_What you will do_
Nothing but the lines from the one containing "für angenehmen Tragekomfort" through the end of the entries below should be set down, each exactly as written.

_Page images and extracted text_
"""
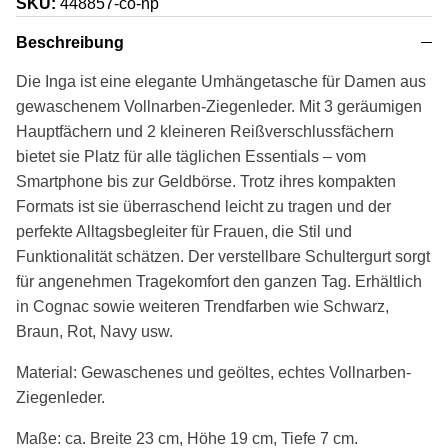
SKU:
448857-co-np
Beschreibung
Die Inga ist eine elegante Umhängetasche für Damen aus
gewaschenem
Vollnarben-
Ziegenleder. Mit 3 geräumigen
Hauptfächern und 2 kleineren Reißverschlussfächern
bietet sie Platz für alle täglichen Essentials – vom
Smartphone bis zur Geldbörse. Trotz ihres kompakten
Formats ist sie überraschend leicht zu tragen und der
perfekte Alltagsbegleiter für Frauen, die Stil und
Funktionalität schätzen. Der verstellbare Schultergurt sorgt
für angenehmen Tragekomfort den ganzen Tag. Erhältlich
in Cognac sowie weiteren Trendfarben wie Schwarz,
Braun, Rot, Navy usw.
Material: Gewaschenes und geöltes, echtes Vollnarben-
Ziegenleder.
Maße: ca. Breite 23 cm, Höhe 19 cm, Tiefe 7 cm.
"""
_Your response_
für angenehmen Tragekomfort den ganzen Tag. Erhältlich
in Cognac sowie weiteren Trendfarben wie Schwarz,
Braun, Rot, Navy usw.
Material: Gewaschenes und geöltes, echtes Vollnarben-
Ziegenleder.
Maße: ca. Breite 23 cm, Höhe 19 cm, Tiefe 7 cm.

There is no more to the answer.